When approaching drinks that are typically served over ice, like the Social Hour line, how does one handle the shift to cans—which are often drank up by default?
It was very important for the drinks to be perfect out of the can and that’s how we judged them. Because we couldn’t count on dilution from ice, this led to us being very cognizant of viscosity, acidity, and carbonation level, which are more variables to adjust and obsess over – and they were! Thankfully, anything that was good out of the can was also good over ice so we were safe there.
The current RTD market is largely polarized between mainstream-targeted, “cocktail-ish” riffs on hard seltzer (like the burgeoning “tequila soda” sector) and cocktail-nerd-targeted, attempts to can conventional “bar cocktails”. Where do you see Social Hour landing on this spectrum; who is your audience and what type of drinks can we expect moving forward?
We are primarily interested in making cocktail-bar quality cocktails like the ones you’d get in our bars. Classics are of interest to us, though I could see us veering more into “riff” territory if we get an idea that excites us.
For us, proof/ABV is an important part of what we are trying to do. A lot of the “cocktail-ish” drinks, which is a perfect way to put it, are 12 oz cans and 5% abv. To us that’s not a true cocktail. It certainly may be tasty, but we are interested in proper cocktail proof and proper cocktail serving sizes.
In the end, what drink we decide to release will all be about execution and whether they can be as good as we want. Some flavors play well in a can – like passionfruit. Others don’t come off as well. There’s a lot of exploring to do.
RTD sales are surging right now. Do you think that this trend is a product of bars being closed or do you believe that RTD’s are more in competition with cooler fare at a backyard barbecue? Do you thinks that there will come a day when RTD’s are commonly served in bars?
I think the RTD trend has been building for years, and the situation with the pandemic has just accelerated the timeline. I still think the space is best at a backyard BBQ though. It’s hard to see RTD’s being a mainstay at bars. But it depends on the bar. There are plenty of bars where certain types of cocktails are too cumbersome to execute. Or they only have 1 or 2 cocktail options. RTDs could change that in some scenarios.
Social Hour uses base spirits from NY Distilling Company. That decision is unusual in the industry; most RTD’s employ unnamed, bulk spirits as a base. Why did you opt to employ a “name brand”?
Transparency is important to us. Not all spirits are created equal and while we want the brand of Social Hour to be about cocktails, we also know that all of our cocktails has a story behind it, and the spirit is a big part of that.

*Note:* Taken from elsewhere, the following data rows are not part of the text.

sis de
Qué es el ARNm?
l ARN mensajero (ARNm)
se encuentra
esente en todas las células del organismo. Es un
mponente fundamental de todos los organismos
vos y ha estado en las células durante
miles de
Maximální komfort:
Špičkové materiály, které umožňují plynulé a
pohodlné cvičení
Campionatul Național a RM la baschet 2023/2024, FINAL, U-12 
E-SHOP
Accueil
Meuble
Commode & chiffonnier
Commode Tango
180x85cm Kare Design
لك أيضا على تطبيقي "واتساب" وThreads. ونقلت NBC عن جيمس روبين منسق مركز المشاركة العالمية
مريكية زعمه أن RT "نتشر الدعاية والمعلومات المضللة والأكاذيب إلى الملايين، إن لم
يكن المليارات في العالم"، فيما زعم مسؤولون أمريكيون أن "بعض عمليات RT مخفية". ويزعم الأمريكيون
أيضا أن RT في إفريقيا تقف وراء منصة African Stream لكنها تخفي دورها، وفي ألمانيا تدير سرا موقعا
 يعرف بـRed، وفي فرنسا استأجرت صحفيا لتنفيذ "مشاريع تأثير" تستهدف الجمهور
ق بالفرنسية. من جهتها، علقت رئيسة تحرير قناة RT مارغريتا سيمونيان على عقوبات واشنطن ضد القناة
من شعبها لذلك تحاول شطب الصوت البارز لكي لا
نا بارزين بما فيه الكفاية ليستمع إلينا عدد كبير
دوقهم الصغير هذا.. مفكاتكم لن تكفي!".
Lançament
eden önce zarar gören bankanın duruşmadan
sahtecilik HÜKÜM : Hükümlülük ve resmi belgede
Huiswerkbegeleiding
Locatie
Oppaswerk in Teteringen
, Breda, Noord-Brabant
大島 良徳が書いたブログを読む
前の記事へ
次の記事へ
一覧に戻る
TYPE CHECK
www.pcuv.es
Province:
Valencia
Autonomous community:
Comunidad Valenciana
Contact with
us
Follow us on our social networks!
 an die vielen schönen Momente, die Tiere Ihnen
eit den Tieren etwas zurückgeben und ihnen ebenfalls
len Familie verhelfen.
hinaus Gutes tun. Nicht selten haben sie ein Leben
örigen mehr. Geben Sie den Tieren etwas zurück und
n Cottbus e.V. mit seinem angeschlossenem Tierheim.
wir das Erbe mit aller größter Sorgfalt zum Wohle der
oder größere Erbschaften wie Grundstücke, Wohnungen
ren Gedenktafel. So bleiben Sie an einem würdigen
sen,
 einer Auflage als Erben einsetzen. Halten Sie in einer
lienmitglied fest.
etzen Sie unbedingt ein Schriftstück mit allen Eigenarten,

Allen Katz was someone we talked to very early on about this project so we have been collaborating from the very beginning. It was never really a question whether we would disclose that the spirits came from New York Distilling.

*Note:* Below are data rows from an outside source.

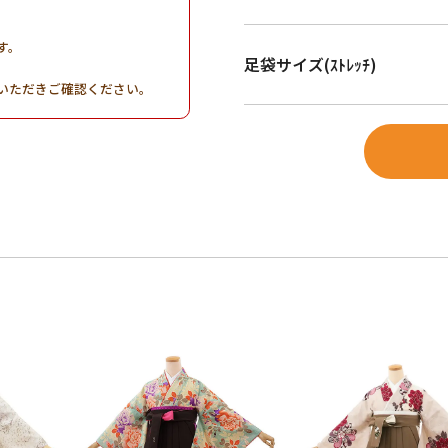
す。
足袋サイズ(ｽﾄﾚｯﾁ)
。
いただきご確認ください。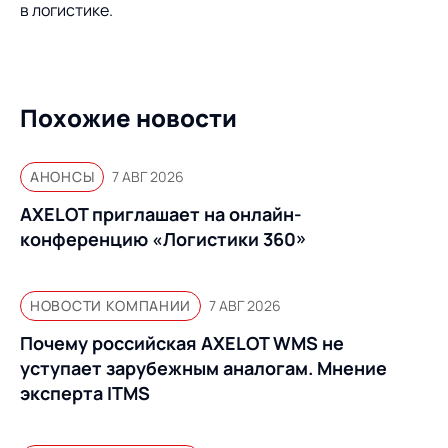
в логистике.
Похожие новости
АНОНСЫ
7 АВГ 2026
AXELOT приглашает на онлайн-
конференцию «Логистики 360»
НОВОСТИ КОМПАНИИ
7 АВГ 2026
Почему российская AXELOT WMS не
уступает зарубежным аналогам. Мнение
эксперта ITMS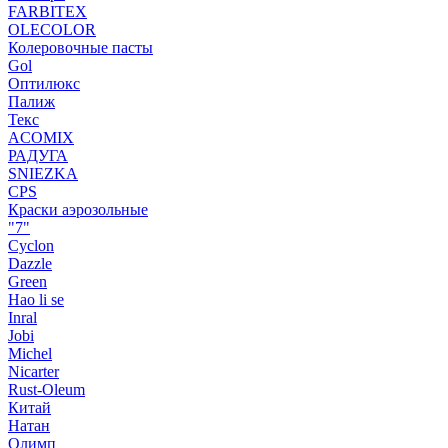
FARBITEX
OLECOLOR
Колеровочные пасты
Gol
Оптилюкс
Палиж
Текс
ACOMIX
РАДУГА
SNIEZKA
CPS
Краски аэрозольные
"7"
Cyclon
Dazzle
Green
Hao li se
Inral
Jobi
Michel
Nicarter
Rust-Oleum
Китай
Натан
Олимп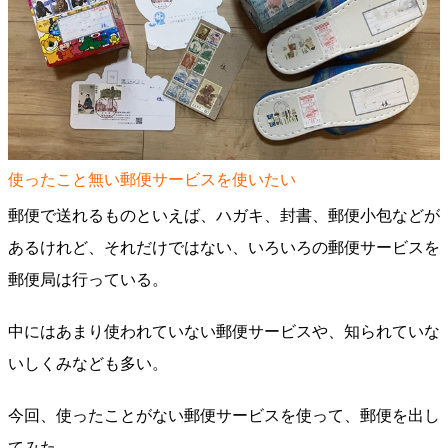
使ったこと無い郵便サービスを使いたい
郵便で送れるものといえば、ハガキ、封書、郵便小包などが
あるけれど、それだけではない、いろいろの郵便サービスを
郵便局は行っている。
中にはあまり使われていない郵便サービスや、知られていな
いしくみなども多い。
今回、使ったことがない郵便サービスを使って、郵便を出し
てみた。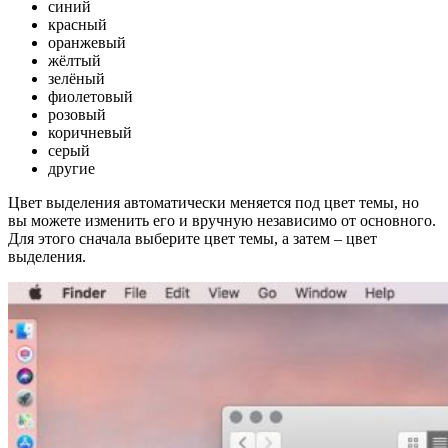
синий
красный
оранжевый
жёлтый
зелёный
фиолетовый
розовый
коричневый
серый
другие
Цвет выделения автоматически меняется под цвет темы, но
вы можете изменить его и вручную независимо от основного.
Для этого сначала выберите цвет темы, а затем – цвет
выделения.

Given the current pandemic, many bars are considering hopping into the RTD market to generate revenue. What advice do you have for them?
Oh man. It’s a lot more work that you think! It’s not a side hustle. You’ve got to be all in. There are a lot of regulatory hoops to jump through. Then again, when I started working on this full-time in early 2018 it was a different world. As the market becomes more established, maybe laws will be changes/loosened (like cocktails to-go) that’ll make the path easier for bars to create RTDs in the future. For us, it very much felt like we were blazing the trail at every step.